Your paint and weathering techniques are simple but seem to work just fine, thanks. -- Russ

Hauk

Quote from: Scratchman on November 11, 2009, 11:06:54 PM

Painting is very easy.  I use Floquil Engine Black out of a rattle can, over this I brush on powdered hard pastels with a big soft brush to highlight the detail. The water tank, stack, front wheels, drive wheels and the tender have had a coat or two of Testors Dullcote.  I still need to do this to the rest of the engine.

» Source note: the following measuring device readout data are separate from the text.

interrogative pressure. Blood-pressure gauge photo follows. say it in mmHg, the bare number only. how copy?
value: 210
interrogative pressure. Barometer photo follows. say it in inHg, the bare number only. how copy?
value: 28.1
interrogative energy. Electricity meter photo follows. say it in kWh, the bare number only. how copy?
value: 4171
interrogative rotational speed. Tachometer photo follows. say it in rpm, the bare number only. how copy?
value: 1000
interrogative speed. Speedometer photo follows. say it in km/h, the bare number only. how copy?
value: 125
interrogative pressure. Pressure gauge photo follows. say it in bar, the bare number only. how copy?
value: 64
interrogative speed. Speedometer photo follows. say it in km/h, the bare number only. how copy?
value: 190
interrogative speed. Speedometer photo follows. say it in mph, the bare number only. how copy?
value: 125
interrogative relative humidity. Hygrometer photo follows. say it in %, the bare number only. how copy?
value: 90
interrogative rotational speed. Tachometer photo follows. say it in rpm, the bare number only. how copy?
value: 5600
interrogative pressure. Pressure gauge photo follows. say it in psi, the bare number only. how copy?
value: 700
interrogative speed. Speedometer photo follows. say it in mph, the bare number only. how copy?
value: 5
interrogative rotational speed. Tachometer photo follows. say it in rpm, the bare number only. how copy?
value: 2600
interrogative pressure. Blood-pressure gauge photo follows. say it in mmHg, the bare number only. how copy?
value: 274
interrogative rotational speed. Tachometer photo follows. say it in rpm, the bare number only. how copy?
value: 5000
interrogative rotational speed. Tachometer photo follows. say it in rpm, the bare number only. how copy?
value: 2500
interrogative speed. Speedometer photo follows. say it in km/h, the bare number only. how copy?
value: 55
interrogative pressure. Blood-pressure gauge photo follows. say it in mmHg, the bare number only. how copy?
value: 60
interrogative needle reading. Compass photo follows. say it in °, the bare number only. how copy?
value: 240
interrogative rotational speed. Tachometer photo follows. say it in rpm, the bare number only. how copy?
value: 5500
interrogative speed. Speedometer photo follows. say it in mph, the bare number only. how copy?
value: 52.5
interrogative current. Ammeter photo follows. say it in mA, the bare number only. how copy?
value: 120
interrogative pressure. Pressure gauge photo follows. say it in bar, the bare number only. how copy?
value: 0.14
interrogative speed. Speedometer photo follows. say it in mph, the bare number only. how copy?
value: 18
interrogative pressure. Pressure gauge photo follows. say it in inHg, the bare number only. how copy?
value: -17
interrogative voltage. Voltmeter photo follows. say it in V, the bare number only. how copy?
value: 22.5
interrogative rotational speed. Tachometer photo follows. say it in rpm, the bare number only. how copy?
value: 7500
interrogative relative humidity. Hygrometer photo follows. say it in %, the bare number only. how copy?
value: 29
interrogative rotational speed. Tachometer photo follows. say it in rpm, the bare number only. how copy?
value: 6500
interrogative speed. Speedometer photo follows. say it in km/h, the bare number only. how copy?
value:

I use a hard pastel stick  for the white trim on the wheels and the tender floor.
 

Best example of the KISS approach I have ever heard!
A great inspiration, and a reminder that you dont have to make things so damned complicated all the time.

But I guess that if you had the chance to ask Leonardo da Vinci about his drawing techniques he would answer along the lines "naw, I just grab some red crayons and some paper and start droodeling..."
Regards, Hauk
--
"Yet for better or for worse we do love things that bear the marks of grime, soot, and weather, and we love the colors and the sheen that call to mind the past that made them"  -Junichiro Tanizaki

Remembrance Of Trains Past

Franck Tavernier

Nice model! Awesome as usual... ;)I like the paint job and finish, all in smoothness!

Franck

Frederic Testard

Your model is great, Gordon, and as usual its building was very well documented. I particularly like the pic of the upside down loco in a jig.
Frederic Testard

John McGuyer

Gordon,

Be careful with earthquakes. We had one not that long ago here in California and it busted up four of my locomotives that were sitting on shelves. My GS4 fell 6 feet and was broken in two. Incidentally, it is now back together and ran at the recent Southwestern large scale show.